As part of Rule 506, the New Rule will preempt many state securities or "blue sky" laws, including their respective prohibitions on general solicitation. However, many state securities regulators expressed concern about the impact of the Proposed Rule on investor protections and may seek to address their concerns at the state level, consistent with such preemption. Moreover, alternative state exemptions for private offerings that avoid federal Form D filings (notably, in New York) may be unavailable for offerings that incorporate general solicitation.
Many private fund managers rely upon exemptions from regulation by the Commodities Futures Trading Commission (such as the de minimis exemption available to fund managers with limited trading in commodity interests or the disclosure and reporting exemption for commodity pool operators and commodity trading advisors who deal with certain qualified eligible persons). Absent further guidance from the Commodities Futures Trading Commission, these exemptions may be unavailable to fund managers who conduct general solicitations.
The New Rule clearly does not override the private placement regimes of other countries, and it is possible that various types of general solicitation conducted within or from the United States (such as use of unrestricted websites) may be deemed a violation of the private placement rules in another country (at least to the extent that a citizen or resident of such country is actually admitted to a fund).
For many fund managers, the New Rule may serve primarily as a "safety net" to limit the potential consequences of inadvertently breaching the prohibition against general solicitation in connection with an offering otherwise intended to comply with Rule 506(b).
The New Rule will not be limited to offerings of fund interests. Thus, fund managers should anticipate that portfolio companies may conduct general solicitations as part of their own fundraising efforts.
It is expected that the New Rule will greatly facilitate the efforts of some companies to operate Internet "portals" that match private issuers with potential investors.5
The New Rule will take effect 60 days after publication in the Federal Register.
1 The Proposed Rule was summarized in our September 4, 2012 Financial Services Alert, “SEC Proposes Rule Changes to Implement JOBS Act Mandate to Remove General Solicitation Prohibition for Rule 506 and Rule 144A Offerings.”
2 The qualifications for accredited investor status are set forth in Rule 501(a)(1)-(8).
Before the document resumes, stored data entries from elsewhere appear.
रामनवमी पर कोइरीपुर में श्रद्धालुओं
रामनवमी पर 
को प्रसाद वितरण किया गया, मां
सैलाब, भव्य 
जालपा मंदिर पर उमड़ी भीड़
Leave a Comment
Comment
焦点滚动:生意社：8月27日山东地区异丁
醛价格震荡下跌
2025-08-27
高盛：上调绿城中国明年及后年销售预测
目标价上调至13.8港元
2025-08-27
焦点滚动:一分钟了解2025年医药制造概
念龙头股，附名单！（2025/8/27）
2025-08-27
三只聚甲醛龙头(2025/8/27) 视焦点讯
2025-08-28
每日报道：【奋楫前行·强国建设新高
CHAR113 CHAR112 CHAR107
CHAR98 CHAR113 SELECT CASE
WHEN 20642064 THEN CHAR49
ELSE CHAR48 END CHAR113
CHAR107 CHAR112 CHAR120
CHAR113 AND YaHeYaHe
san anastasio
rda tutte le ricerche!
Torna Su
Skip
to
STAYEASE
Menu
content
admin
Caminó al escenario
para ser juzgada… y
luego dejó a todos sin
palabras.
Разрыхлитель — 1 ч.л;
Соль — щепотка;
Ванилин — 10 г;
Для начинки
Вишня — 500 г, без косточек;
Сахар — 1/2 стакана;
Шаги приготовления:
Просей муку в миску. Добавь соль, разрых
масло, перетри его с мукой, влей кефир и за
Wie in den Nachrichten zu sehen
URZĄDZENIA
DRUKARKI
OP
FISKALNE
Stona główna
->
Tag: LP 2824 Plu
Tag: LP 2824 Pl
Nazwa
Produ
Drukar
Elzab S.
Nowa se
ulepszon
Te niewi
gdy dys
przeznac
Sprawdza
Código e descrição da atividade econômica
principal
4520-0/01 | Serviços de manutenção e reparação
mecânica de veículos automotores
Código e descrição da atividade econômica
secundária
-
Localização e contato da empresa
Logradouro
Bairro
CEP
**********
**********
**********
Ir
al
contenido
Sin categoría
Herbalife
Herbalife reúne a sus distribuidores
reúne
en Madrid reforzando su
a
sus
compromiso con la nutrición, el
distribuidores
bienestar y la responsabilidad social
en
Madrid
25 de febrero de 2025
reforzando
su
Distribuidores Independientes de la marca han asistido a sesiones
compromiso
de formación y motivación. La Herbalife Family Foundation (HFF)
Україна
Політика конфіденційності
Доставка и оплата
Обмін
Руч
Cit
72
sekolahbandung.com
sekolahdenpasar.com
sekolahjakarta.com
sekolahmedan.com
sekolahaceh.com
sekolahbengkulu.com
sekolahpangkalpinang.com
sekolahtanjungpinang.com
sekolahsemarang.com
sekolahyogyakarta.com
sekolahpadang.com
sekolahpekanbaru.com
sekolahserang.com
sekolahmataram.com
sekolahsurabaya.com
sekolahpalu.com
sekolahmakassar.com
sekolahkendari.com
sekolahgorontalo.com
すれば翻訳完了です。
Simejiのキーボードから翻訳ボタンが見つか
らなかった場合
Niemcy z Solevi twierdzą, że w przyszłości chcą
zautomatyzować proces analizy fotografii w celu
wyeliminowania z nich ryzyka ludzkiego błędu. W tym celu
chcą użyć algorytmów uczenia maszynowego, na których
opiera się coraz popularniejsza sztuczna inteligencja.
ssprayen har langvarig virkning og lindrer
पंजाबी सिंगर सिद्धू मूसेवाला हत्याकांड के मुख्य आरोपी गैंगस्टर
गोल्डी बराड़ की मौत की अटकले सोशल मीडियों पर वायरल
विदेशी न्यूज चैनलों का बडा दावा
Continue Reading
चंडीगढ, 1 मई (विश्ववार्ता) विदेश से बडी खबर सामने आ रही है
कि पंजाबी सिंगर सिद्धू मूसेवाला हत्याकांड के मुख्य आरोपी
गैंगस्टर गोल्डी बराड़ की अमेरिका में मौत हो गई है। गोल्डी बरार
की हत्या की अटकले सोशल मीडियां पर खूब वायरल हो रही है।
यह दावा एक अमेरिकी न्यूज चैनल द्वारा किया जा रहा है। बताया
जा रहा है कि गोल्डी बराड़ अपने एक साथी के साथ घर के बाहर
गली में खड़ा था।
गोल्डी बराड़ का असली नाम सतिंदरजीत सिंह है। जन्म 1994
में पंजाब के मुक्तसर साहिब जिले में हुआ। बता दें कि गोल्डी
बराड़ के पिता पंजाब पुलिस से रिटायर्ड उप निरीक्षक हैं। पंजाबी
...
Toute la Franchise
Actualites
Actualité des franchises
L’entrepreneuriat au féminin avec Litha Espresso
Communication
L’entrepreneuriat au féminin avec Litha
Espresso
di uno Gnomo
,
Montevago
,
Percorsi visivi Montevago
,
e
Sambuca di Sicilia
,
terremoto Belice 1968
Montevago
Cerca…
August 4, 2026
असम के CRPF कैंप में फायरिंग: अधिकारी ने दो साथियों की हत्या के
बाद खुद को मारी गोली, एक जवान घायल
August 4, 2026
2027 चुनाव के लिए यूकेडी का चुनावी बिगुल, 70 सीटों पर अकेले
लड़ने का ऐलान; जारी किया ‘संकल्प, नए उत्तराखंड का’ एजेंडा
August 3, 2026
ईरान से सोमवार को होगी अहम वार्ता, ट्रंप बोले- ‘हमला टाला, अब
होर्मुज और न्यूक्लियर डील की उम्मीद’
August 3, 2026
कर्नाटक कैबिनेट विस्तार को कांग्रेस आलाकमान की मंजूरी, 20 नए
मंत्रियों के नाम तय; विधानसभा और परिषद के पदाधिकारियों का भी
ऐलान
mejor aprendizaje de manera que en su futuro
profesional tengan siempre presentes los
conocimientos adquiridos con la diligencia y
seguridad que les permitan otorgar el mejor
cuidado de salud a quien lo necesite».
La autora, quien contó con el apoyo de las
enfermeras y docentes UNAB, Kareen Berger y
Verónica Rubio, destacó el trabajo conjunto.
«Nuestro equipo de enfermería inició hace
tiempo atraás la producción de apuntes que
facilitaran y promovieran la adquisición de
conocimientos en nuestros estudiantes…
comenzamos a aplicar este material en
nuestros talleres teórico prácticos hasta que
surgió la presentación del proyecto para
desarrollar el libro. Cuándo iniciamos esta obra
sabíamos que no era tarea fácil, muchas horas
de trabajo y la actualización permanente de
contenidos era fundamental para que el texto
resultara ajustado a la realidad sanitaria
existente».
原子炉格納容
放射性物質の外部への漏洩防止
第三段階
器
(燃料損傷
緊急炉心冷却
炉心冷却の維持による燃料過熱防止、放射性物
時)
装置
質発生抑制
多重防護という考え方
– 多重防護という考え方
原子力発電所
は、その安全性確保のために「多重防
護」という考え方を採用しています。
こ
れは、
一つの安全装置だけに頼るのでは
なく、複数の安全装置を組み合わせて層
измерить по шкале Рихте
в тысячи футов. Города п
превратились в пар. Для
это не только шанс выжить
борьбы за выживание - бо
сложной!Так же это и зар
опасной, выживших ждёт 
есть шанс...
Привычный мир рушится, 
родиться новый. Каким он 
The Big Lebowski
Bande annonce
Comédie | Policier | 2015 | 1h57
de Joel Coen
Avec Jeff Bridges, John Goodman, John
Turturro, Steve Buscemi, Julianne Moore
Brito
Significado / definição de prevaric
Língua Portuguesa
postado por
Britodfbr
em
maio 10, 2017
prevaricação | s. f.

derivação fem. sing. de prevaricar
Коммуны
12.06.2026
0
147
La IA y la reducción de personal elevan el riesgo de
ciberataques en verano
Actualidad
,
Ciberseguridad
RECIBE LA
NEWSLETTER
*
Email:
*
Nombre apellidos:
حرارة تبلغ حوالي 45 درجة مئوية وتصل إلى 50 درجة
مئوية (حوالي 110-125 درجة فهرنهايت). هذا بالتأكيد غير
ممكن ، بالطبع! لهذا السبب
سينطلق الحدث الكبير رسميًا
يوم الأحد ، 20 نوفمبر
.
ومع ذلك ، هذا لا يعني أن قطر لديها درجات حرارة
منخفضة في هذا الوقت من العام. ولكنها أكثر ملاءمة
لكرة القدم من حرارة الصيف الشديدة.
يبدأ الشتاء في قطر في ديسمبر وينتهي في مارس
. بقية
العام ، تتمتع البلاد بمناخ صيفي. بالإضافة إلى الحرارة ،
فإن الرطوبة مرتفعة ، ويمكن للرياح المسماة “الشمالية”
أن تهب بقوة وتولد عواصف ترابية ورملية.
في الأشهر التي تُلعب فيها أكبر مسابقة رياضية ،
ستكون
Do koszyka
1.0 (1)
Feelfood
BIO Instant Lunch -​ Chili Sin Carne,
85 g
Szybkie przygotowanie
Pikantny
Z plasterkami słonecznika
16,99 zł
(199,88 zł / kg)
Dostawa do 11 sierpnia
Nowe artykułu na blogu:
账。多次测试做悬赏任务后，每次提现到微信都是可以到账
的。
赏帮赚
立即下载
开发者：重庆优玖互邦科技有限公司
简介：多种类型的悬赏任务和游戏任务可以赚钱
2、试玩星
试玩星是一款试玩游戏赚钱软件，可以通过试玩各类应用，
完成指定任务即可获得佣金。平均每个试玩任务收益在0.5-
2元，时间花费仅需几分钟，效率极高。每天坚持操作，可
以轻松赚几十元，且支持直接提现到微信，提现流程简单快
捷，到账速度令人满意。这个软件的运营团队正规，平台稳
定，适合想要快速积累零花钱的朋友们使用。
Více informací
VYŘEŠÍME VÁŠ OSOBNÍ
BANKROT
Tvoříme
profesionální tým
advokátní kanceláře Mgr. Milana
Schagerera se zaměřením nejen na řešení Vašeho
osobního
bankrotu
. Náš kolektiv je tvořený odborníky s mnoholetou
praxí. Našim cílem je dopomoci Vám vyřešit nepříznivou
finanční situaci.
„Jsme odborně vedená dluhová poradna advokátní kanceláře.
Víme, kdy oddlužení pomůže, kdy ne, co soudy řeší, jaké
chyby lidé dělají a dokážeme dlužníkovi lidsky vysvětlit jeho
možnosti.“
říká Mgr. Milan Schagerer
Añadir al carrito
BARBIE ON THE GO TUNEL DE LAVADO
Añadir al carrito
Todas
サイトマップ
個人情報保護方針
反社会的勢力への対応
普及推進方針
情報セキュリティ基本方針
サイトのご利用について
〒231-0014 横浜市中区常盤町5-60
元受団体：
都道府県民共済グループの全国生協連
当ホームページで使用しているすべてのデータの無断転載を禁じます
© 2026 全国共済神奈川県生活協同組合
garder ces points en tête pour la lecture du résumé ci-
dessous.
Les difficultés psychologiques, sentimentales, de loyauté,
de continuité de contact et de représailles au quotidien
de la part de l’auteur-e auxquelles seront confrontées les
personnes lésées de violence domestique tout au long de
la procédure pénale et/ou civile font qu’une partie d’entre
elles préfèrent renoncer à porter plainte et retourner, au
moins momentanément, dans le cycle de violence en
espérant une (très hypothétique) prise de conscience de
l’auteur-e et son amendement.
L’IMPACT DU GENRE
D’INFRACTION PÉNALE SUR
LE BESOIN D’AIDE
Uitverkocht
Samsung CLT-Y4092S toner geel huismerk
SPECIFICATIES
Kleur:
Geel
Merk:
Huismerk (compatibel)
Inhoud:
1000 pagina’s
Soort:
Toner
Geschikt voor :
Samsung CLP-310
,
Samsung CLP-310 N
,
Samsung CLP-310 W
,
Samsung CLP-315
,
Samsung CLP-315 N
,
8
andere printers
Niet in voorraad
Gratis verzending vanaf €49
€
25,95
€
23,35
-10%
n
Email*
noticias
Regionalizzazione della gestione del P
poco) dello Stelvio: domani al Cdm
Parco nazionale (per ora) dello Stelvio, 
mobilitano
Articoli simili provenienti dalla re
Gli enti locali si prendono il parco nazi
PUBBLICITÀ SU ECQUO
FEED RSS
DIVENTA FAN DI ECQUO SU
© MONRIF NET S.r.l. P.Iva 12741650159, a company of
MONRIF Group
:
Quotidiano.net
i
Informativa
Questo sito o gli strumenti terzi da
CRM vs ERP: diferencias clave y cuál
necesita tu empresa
In general, an individual may be an accredited investor if such individual has (i) annual income exceeding $200,000 per year (or $300,000 per year collectively with a spouse) or (ii) net worth (individually or collectively with a spouse) in excess of $1 million (disregarding the net value of a primary residence).
3 The New Rule includes an amendment to Form D, pursuant to which an issuer must indicate via checkbox whether it is relying upon Rule 506(b) or the New Rule, and language in the adopting release indicates that only one of the two possible boxes may be checked at the same time for the same offering. Presumably, if the facts warrant, an amended Form D could be filed, although the adopting release does not provide definitive guidance on this point.
4 It currently seems clear that reliance on the New Rule will not cause a fund to be deemed an "investment company" under the Investment Company Act of 1940.
5 For additional information, see our April 2, 2013 Client Alert, "Using the Web to Match Private Companies and Potential Investors: SEC No Action Letters Open a Door, but Questions Remain."